[Source passage Boundary: Start]
Brain Uptake of the Acid Metabolites of F-18—Labeled WAY 100635 Analogs

Abstract

The 5-HT1A ligands [F]FPWAY and [18F]FCWAY are metabolized in vivo to [18F]fluorobenzoic acid (FB) and [18F]fluorocyclohexanecarboxylic acid (FC), respectively. To quantify the penetration of these acids into the brain, dynamic positron emission tomography studies were performed in rhesus monkeys with [18F]FB and [18F]FC. High-performance liquid chromatography analysis of arterial blood samples showed no metabolites for [18F]FB, whereas [18F]FC was rapidly metabolized to [18F]fluoride. A model with one tissue compartment and vascular radioactivity was used to analyze gray matter time-activity curves. For [18F]FC, an additional term was added to account for [18F]fluoride skull spillover into the brain; this term accounted for 70% to 90% of the measured radioactivity concentration at 90 minutes. For [18F]FB, mean gray matter parameters were as follows: K1, 10 ± 3 μL · min−1 · mL−1; distribution volume V, 0.052 ± 0.006 (mL/mL). For [18F]FC, the values were as follows: K1, 15 ± 4 μL · min−1 · mL−1; V, 0.29 ± 0.06 mL/mL. The V values were consistent with a physiologic model that included brain-to-blood pH difference and the plasma free fraction of the acid. Simulations based on [18F]FCWAY human data showed that [18F]FC uptake produces significant biases in V estimates in regions with low specific binding. These results can be used to correct the tissue [18F]FCWAY time-activity data for brain uptake of [18F]FC using the measured [18F]FC input function.
[Source passage Boundary: End]
[Data to examine Boundary: Start]
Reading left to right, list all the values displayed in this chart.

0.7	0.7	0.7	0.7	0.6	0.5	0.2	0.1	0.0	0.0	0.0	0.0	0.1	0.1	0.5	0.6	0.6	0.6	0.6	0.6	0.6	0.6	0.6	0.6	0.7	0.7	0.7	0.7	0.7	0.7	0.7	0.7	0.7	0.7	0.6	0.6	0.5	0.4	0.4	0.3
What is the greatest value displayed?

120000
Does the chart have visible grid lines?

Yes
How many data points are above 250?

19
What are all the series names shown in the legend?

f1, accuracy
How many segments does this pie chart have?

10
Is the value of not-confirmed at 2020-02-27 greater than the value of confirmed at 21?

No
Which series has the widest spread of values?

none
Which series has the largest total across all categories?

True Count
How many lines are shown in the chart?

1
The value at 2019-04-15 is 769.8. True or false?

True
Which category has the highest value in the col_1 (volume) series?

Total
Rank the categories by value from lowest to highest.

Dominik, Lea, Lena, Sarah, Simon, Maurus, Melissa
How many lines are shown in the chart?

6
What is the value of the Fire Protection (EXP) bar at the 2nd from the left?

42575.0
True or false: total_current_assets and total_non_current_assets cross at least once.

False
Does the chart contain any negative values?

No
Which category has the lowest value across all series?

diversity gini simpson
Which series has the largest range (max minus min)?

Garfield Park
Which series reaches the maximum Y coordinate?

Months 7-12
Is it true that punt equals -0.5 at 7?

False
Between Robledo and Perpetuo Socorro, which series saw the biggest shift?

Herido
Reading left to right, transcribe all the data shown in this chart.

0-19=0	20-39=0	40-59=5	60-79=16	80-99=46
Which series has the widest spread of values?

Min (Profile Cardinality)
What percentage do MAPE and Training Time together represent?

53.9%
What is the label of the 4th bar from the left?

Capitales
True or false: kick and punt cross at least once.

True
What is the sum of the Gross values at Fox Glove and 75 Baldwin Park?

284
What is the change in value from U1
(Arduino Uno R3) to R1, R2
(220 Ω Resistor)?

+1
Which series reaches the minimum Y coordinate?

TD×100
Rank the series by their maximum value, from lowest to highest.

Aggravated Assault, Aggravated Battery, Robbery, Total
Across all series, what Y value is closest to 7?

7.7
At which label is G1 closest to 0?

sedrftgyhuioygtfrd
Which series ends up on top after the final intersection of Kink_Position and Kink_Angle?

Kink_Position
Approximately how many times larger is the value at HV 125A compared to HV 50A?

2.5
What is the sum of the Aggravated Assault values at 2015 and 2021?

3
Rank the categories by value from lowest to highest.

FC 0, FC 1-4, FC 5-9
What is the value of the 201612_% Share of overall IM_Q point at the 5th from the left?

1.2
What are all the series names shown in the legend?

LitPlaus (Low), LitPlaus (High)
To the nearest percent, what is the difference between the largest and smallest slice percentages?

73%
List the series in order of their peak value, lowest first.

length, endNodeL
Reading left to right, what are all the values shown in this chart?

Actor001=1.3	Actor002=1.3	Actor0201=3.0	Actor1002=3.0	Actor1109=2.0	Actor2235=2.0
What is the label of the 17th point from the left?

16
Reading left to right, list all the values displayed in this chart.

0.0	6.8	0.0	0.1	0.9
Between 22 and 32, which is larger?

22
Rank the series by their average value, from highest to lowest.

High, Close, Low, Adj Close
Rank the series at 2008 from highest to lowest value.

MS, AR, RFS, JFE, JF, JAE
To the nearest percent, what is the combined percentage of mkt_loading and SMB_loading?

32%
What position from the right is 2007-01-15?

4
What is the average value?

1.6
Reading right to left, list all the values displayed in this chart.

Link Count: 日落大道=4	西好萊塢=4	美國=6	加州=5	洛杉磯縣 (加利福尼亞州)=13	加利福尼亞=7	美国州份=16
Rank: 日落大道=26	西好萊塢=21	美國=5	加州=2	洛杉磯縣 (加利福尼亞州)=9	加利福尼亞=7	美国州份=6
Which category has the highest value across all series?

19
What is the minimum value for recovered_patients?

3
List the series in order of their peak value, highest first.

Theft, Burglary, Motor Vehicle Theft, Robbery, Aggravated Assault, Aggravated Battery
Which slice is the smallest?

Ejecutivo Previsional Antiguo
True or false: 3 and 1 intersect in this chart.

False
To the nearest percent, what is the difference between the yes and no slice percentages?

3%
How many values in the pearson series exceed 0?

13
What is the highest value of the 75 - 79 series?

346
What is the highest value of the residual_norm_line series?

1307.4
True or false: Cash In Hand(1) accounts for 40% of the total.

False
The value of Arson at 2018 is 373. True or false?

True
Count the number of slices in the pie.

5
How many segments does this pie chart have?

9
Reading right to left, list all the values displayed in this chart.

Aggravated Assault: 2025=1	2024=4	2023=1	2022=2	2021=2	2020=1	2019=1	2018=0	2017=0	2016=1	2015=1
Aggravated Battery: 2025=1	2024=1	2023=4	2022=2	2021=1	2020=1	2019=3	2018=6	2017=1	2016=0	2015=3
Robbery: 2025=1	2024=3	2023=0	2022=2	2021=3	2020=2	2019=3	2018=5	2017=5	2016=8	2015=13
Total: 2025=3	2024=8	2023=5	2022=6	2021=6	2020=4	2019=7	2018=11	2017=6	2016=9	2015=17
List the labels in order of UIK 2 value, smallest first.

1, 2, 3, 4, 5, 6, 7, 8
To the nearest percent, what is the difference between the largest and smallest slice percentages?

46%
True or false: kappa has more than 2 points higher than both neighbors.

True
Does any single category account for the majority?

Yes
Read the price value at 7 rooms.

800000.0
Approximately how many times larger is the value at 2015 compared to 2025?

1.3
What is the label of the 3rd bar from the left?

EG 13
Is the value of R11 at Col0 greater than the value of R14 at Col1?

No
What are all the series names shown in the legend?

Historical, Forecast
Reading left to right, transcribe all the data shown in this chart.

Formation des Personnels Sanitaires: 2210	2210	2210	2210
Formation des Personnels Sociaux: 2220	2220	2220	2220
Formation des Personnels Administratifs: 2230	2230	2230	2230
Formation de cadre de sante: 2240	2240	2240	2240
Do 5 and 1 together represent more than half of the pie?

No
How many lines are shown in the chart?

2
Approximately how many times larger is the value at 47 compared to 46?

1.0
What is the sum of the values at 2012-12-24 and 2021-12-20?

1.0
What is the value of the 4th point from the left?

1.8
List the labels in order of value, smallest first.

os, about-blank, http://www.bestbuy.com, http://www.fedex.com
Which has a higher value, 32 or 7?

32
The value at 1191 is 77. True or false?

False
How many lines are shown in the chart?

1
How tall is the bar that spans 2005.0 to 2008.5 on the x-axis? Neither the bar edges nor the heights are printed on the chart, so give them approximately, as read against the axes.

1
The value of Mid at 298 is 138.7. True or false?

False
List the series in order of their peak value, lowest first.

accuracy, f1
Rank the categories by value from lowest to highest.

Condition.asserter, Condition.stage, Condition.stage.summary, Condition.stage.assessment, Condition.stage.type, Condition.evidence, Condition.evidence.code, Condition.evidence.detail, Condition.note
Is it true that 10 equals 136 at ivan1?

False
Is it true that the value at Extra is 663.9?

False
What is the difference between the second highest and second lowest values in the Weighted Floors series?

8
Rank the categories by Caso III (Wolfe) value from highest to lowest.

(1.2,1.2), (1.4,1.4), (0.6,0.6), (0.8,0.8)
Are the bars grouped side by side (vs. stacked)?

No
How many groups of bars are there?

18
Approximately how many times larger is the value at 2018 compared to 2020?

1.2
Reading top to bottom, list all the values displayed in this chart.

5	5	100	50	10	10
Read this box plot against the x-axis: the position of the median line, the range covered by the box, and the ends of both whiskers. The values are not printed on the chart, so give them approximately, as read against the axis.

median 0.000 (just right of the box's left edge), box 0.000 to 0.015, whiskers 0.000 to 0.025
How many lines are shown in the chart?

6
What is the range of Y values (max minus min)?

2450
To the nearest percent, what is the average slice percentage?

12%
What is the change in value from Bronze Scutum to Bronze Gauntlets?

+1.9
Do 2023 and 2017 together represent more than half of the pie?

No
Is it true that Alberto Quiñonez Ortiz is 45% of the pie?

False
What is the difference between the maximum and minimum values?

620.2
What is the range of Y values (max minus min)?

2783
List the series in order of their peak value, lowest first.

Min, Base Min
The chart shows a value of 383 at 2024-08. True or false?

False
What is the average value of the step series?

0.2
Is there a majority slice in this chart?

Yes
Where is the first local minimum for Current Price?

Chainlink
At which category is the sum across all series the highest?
[Data to examine Boundary: End]
» **Complete the following**:
1. Rewrite the paragraph of the abstract beginning "The 5-HT1A ligands" as a short bulleted list that keeps its main facts.
2. For each statement, say whether it agrees with the abstract, answering yes or no and quoting the deciding words: (a) HPLC analysis showed that [18F]FB was rapidly metabolized to [18F]fluoride; (b) the PET studies were carried out in rhesus monkeys; (c) for [18F]FC, the skull spillover term accounted for 70% to 90% of the measured radioactivity concentration at 90 minutes.
The items come from a different source than the abstract.

» **Answers in order**:
1.
- Two 5-HT1A ligands are metabolized in vivo to the acids [18F]fluorobenzoic acid (FB) and [18F]fluorocyclohexanecarboxylic acid (FC).
- Dynamic PET studies with [18F]FB and [18F]FC in rhesus monkeys measured how much of these acids enters the brain.
- HPLC of arterial blood showed no metabolites for [18F]FB. [18F]FC was rapidly metabolized to [18F]fluoride.
- Gray matter time-activity curves were analyzed with a one-tissue-compartment model plus vascular radioactivity.
- For [18F]FC, an added term for [18F]fluoride skull spillover accounted for 70% to 90% of measured radioactivity at 90 minutes.
- [18F]FB gray matter values: K1 10 ± 3 μL · min−1 · mL−1; V 0.052 ± 0.006 mL/mL.
- [18F]FC gray matter values: K1 15 ± 4 μL · min−1 · mL−1; V 0.29 ± 0.06 mL/mL.
- The V values fit a physiologic model that includes the brain-to-blood pH difference and the plasma free fraction of the acid.
- Simulations based on human [18F]FCWAY data showed that [18F]FC uptake significantly biases V estimates in regions with low specific binding.
- Using the measured [18F]FC input function, these results can correct tissue [18F]FCWAY data for brain uptake of [18F]FC.

2.
(a) No: "showed no metabolites for [18F]FB, whereas [18F]FC was rapidly metabolized to [18F]fluoride"
(b) Yes: "dynamic positron emission tomography studies were performed in rhesus monkeys"
(c) Yes: "this term accounted for 70% to 90% of the measured radioactivity concentration at 90 minutes"